Je me souviens... - Mot du président - 07/04/2016
Posté le 07/04/2016En ce début de mois d’avril, comme chaque année depuis vingt-neuf ans, nous avons rendu hommage à mon père, le bâtonnier Jacques Henry. Les plus jeunes ne s’en souviennent sans doute pas, le 1er avril 1987, alors qu’il intervenait dans une affaire dite « à risques », les forces de l’ordre laissèrent entrer dans la salle d’audience l’amie d’un des prévenus sans la fouiller. Elle portait une grenade et un revolver. La suite s’imagine facilement. Sous la menace de sa grenade, elle transmit le revolver à son compagnon. Une fusillade s’ensuivit. À la faveur d’une brève accalmie, mon père lança un appel au calme. Il ne fut pas entendu. Quelques secondes plus tard, il gisait, mortellement atteint, aux côtés de celui qui avait été son client.
Il avait été un grand bâtonnier (moins de deux années plus tôt). Il avait porté haut la défense des mineurs, des droits de l’homme, de la défense. Une grande voix venait de s’éteindre.

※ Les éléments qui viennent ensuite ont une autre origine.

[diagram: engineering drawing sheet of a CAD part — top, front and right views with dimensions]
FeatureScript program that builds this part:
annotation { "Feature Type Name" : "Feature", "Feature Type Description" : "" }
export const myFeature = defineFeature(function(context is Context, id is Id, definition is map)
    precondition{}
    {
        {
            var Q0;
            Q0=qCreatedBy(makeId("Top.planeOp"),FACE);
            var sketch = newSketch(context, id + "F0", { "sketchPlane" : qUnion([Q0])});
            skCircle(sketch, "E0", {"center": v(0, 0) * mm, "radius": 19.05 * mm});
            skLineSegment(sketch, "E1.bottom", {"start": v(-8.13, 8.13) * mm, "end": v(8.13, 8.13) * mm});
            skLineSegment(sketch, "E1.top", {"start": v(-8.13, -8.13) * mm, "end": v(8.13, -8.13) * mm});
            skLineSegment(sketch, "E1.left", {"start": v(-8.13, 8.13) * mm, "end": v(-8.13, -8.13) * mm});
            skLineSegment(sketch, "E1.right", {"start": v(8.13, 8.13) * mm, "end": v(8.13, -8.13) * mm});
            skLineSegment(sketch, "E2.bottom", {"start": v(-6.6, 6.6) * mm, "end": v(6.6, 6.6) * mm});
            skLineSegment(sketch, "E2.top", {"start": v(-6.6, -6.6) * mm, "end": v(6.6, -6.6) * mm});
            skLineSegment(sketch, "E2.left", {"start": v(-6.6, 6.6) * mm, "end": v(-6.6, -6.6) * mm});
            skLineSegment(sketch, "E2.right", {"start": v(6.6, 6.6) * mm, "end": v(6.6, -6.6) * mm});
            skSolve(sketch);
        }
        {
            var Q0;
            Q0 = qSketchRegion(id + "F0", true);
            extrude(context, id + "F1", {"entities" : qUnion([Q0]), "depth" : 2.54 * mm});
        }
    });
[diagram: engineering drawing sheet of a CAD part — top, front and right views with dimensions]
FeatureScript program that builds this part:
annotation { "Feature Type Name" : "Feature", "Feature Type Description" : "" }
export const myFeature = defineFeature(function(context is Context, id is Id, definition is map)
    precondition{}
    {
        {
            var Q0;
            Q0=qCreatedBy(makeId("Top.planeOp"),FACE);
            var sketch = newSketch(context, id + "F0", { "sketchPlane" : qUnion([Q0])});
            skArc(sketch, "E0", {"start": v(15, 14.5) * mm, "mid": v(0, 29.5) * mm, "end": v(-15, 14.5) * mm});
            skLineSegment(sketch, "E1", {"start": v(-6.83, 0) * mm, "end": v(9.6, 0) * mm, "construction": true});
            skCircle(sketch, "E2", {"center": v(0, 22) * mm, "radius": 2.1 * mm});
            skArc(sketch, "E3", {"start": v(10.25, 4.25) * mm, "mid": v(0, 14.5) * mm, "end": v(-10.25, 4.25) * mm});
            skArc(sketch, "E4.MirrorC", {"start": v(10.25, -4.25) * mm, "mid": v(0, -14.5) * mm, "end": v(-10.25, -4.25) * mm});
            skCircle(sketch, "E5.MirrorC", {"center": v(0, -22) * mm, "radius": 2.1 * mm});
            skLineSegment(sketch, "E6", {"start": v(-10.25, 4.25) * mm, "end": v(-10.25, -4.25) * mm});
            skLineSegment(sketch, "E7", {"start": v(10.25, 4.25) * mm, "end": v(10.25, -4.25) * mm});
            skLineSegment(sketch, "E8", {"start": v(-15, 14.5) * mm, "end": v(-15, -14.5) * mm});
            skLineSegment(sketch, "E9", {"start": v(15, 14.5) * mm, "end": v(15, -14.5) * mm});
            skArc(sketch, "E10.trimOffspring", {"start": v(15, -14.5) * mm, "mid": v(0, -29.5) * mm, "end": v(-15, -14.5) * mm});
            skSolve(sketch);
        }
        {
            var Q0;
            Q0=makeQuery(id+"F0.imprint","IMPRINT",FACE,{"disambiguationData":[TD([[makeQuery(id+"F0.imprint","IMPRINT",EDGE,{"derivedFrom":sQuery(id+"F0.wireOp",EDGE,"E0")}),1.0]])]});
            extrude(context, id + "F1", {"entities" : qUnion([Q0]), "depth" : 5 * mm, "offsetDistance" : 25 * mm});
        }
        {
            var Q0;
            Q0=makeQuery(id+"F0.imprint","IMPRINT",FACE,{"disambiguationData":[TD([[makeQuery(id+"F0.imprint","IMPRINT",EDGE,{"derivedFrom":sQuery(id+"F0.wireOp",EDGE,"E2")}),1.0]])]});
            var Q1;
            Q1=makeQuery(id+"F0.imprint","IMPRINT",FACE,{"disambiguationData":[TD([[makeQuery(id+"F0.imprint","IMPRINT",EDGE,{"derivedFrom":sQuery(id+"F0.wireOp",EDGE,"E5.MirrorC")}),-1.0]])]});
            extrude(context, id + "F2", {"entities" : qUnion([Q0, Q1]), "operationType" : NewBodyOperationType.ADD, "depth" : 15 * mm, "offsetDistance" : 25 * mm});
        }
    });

Il n’a pas connu la chute du mur de Berlin, les espoirs et les massacres qu’elle suscita, la patte du diable. Il n’a pas connu la réunification de l’Europe, le génocide du Rwanda, les guerres du Golfe, le 11 septembre 2001, le 11 mars 2004, Yes we can, le printemps arabe, Charlie-Hebdo, le Bataclan, le 22 mars 2016. En aurait-il été surpris ? Sans doute pas. Il me disait que le péril viendrait du Sud, pas de l’Est.